A further particular role of emotional cueing regards the orienting function in the context of the distinction of "feeling-for" vs. "feeling-with", or---in the terminology of (Tan, 2000)---of non-empathetic from empathetic feelings within so-called R-emotions (emotions resulting from appraisals involving elements of the represented world): in empathetic R-emotion, the beholder pictures the meaning of the represented situation for some represented or implied person or character ("feeling-with"), while in non-empathetic R-emotion, the beholder takes on an outside perspective ("feeling-for"). Greg Smith explains the difference in terms of the state of narrational knowledge of the viewer. Feeling with is said to depend on the spectators being on par with the characters in terms of knowledge of the emotional situation, in which case "the character exemplifies what the viewer's appropriate reaction should be." (Smith 2003, p. 90). In contrast, in a situation where the viewer possesses knowledge denied to a character and that character could be predicted to experience specific feelings if that knowledge was disclosed, the condition for the viewer to feel for the character holds, wherein the spectator can rely more on their own competence of adequate affective reaction, based on microscripts and knowledge from other sources. It thus is in this latter class of situations, that viewers have the freedom to reject any invitation to feel for a character---and it is in this regard that supply with a sufficient amount of narratively significant cues can provide decisive encouragement for viewers to actually engage in "feeling for". Likewise, through strong cuing towards feeling with, the stage can be set for the character to be endowed with the authority to establish and thus orient the viewer in a specific direction.

Forward-looking vs. Rear-driven narration

Within his more detailed discussion of the film Casablanca, Greg Smith introduces the notions of "forward-looking" and "rear-driven" narration. These regard the two basic modes into which viewers may be cued, so as to predict the behaviour of characters. A rear-driven process selects operators based on the current and previous states, relying essentially on consistency of operator selection under sufficient knowledge of the influence of environmental conditions. In contrast, when forward-looking, it is an understanding of a character's goals that is used as the key to prediction: given an initial state, candidate actions are then selected based on whether and how well/quickly/safely/... they approach the known goal state.

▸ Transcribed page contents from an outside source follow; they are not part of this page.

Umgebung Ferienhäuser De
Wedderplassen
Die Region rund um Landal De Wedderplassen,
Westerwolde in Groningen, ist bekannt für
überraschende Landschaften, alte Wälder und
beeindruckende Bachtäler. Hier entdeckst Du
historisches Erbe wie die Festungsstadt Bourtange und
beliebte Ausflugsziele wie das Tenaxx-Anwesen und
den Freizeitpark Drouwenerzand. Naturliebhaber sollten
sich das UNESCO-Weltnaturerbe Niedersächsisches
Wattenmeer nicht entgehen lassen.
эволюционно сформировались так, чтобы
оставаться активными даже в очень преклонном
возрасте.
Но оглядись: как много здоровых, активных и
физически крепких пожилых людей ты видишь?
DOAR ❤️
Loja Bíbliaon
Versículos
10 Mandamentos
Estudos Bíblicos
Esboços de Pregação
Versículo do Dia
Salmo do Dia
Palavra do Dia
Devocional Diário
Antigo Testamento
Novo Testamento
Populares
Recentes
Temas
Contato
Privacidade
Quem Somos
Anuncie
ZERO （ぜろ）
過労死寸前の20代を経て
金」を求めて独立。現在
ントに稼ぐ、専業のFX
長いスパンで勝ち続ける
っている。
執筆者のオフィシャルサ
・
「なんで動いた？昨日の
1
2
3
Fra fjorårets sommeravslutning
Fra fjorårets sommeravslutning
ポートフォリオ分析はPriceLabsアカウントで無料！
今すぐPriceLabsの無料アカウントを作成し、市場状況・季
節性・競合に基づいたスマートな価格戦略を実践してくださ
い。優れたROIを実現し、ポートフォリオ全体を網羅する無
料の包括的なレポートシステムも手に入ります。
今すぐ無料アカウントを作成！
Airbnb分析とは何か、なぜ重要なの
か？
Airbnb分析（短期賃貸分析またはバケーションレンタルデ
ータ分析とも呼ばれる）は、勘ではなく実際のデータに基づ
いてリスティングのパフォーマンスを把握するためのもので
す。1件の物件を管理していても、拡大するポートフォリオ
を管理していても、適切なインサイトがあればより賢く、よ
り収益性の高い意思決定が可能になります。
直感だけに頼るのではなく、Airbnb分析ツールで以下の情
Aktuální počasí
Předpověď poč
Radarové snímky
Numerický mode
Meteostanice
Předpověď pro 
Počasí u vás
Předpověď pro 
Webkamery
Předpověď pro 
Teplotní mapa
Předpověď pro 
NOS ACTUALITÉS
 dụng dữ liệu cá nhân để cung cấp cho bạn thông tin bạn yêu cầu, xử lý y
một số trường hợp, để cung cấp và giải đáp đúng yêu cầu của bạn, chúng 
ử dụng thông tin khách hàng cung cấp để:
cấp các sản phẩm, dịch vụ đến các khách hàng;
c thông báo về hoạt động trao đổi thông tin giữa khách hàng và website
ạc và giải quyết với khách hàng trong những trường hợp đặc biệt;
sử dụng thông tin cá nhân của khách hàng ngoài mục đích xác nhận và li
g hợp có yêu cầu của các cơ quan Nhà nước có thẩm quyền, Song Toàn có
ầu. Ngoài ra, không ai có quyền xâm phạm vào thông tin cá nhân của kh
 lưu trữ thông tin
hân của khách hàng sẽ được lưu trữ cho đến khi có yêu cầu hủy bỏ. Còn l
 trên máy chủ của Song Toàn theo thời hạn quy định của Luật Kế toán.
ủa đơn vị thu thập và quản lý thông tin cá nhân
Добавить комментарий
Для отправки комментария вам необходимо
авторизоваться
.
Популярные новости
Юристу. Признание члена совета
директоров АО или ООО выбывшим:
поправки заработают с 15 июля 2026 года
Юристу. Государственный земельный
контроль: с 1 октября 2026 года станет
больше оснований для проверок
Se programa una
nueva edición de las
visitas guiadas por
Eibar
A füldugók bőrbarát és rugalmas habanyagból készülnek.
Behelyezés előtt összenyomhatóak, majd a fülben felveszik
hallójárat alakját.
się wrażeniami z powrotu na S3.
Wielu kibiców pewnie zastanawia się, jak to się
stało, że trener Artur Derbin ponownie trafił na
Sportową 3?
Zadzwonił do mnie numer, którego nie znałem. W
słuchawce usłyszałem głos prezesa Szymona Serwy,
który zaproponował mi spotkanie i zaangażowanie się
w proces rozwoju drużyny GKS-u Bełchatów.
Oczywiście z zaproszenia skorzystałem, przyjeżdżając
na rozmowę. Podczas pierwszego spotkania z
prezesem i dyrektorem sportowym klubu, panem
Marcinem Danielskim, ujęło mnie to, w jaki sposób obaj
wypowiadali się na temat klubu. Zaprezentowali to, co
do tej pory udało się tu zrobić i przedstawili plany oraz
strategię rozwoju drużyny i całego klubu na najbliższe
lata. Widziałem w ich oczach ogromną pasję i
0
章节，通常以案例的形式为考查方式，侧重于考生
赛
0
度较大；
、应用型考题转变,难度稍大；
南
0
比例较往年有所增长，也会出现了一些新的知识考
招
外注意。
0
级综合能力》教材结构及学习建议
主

According to Smith, classical cinema narration traditionally subscribes to the forward-looking approach while attempting to sustain the appearance of being rear-driven. Exposition of characters' background is limited to what is needed to uphold an impression of their being coherently motivated by their pasts. The characters' past usually remains largely hidden; and any exploration of a character's biography usually occurs again in a forward-looking fashion, e.g. resorting to devices such as extended flashbacks that are traversed via erotetic narration (i.e., the posing of a series of questions, which are subsequently adopted as goals to be answered).